== Excerpt to read
Insomnia

I know these status reports aren’t as interesting as the true confessions.

I am writing this post at 3:16am and I’m not tired. I’ve been working for the last few hours. If I’m depressed I’m definitely not showing many symptoms except the occasional fatigue, which can also be explained by my lack of sleep. Every once in a while my limbs will get heavy, or I’ll get “stuck” mentally. These are definitely depression symptoms, but they are sporadic. Am I “in between” manic and depression, or are the meds just doing their job?

Today for a few seconds I had very loud music playing where there was none. Luckily my doctor is increasing my next dose of Modecate (the anti-psychotic I take) by 1.5 times. I’m on a three week schedule for my injections, however, so I have to wait until next Monday.

I can say with certainty that my lactose problems are a thing of the past, for now. I basically eat all the hard cheese I want with lactose-free milk and soy milk and I take lactase pills when I need to (mostly when I’m eating out). I haven’t had an upset stomach in weeks. This is instead of having to avoid any dairy (even lactose-free or fortified soy) entirely, which was caused by the Perphenazine. What makes me angry is that my pharmacist swore up and down that there was no lactose in the Perphenazine even when I showed her the evidence from Google. Then I discovered with my doctor that many, if not all, anti-psychotic meds in solid pill form use lactose as a binder. I’m just very lucky Divalproex doesn’t use lactose for some reason (and that the lithium I take is in capsules).
====
== Extracted data
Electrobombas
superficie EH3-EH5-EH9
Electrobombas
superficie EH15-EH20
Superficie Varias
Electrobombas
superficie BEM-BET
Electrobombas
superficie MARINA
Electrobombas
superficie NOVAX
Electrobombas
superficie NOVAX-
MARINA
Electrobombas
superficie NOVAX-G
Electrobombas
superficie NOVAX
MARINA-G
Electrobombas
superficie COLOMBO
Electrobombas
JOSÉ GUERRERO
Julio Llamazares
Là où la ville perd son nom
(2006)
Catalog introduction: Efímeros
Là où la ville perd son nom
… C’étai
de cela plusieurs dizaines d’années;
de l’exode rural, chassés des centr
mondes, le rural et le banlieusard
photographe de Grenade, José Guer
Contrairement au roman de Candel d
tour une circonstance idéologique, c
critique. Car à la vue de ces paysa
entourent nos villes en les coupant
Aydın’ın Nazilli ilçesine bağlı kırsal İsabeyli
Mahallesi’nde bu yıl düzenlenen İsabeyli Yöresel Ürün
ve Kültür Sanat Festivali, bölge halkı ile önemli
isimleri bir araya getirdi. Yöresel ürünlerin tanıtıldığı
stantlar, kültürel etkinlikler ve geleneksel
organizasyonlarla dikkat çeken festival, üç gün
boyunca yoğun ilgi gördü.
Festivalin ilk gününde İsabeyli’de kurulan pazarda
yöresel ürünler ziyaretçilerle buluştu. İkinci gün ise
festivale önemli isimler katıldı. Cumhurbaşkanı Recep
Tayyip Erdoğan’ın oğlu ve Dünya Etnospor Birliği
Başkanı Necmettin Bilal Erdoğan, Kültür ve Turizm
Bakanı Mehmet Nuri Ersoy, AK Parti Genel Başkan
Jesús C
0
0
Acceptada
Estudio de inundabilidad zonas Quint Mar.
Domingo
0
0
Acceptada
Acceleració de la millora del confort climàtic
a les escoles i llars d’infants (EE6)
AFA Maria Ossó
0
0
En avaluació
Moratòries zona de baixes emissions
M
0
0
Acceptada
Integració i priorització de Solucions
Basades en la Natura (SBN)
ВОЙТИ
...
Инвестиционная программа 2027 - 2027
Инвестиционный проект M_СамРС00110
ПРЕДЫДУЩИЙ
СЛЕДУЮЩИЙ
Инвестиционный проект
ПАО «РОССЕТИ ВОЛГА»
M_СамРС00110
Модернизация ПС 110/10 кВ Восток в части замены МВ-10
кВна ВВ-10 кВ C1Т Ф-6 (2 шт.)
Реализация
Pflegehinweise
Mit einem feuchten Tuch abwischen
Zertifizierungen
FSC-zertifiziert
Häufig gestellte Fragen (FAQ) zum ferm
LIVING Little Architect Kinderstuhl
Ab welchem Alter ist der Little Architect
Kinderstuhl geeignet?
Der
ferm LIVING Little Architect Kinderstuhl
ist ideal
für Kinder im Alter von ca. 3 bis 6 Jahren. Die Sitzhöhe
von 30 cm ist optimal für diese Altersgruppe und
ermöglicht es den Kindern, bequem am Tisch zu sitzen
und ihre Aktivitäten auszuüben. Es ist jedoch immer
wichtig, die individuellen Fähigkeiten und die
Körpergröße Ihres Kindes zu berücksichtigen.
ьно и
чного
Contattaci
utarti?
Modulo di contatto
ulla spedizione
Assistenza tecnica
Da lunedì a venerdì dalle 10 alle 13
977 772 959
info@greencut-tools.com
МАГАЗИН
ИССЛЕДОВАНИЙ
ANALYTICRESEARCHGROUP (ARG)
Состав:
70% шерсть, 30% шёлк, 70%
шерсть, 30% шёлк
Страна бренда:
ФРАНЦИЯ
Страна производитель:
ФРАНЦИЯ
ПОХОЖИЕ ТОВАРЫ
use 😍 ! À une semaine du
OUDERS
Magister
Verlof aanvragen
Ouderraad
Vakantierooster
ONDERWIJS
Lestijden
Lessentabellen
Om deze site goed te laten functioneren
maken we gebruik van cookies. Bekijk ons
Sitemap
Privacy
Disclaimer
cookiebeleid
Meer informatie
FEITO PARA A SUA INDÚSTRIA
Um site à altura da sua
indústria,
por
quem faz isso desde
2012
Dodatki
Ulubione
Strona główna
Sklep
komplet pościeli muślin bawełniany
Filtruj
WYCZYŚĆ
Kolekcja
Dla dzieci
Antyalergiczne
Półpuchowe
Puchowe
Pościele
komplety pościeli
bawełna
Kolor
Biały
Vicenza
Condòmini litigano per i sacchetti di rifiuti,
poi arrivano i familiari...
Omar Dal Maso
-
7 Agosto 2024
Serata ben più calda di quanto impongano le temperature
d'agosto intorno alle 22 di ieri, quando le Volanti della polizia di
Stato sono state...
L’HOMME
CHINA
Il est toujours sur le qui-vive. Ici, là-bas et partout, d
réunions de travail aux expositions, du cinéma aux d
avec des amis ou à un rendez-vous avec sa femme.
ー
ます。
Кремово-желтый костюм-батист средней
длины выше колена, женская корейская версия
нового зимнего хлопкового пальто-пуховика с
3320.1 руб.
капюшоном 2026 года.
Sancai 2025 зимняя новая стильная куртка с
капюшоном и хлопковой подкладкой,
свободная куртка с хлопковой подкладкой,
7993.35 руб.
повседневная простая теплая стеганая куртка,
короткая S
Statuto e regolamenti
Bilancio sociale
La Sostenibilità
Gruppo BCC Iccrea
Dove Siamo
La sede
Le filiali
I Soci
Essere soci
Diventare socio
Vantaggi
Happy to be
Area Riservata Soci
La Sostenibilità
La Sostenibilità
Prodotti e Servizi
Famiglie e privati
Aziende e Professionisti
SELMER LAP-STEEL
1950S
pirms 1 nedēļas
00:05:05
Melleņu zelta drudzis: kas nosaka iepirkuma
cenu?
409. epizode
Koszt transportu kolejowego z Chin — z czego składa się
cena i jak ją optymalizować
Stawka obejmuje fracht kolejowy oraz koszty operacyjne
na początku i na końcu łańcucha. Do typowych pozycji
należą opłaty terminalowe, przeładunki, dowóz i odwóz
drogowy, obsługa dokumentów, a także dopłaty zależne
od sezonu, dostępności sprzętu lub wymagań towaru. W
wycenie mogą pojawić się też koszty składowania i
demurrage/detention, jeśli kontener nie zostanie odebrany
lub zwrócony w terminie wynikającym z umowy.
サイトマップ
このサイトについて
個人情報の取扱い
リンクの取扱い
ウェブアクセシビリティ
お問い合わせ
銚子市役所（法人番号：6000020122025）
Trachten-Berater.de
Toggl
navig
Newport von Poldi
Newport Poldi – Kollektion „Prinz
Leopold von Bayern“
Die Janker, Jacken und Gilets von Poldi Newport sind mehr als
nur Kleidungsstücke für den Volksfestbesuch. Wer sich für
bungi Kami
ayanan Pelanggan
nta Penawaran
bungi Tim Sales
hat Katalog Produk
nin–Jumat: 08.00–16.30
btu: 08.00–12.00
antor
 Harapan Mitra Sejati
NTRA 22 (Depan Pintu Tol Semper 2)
====
Set of tasks =>
**1)** List every symptom that the insomnia post describes as a sign of depression.
**2)** Continue the insomnia post after its last sentence.

Answers provided =>
**1)**
- occasional fatigue
- limbs getting heavy
- getting "stuck" mentally

**2)**
It’s like the time I asked a pharmacist (not my regular one) to recommend cold medication for me. The meds I was on at the time were incompatible with most cold medications. He confidently pulled a box of the shelf and I bought it–and I got so sick from taking it. I was absolutely out of my mind delirious from it. These people make off-hand decisions without seeming to understand that they are playing with people’s lives. Often their attitude when you have concerns is dismissive (my psychiatrist is never dismissive, my GP is sometimes, but my pharmacist certainly is often).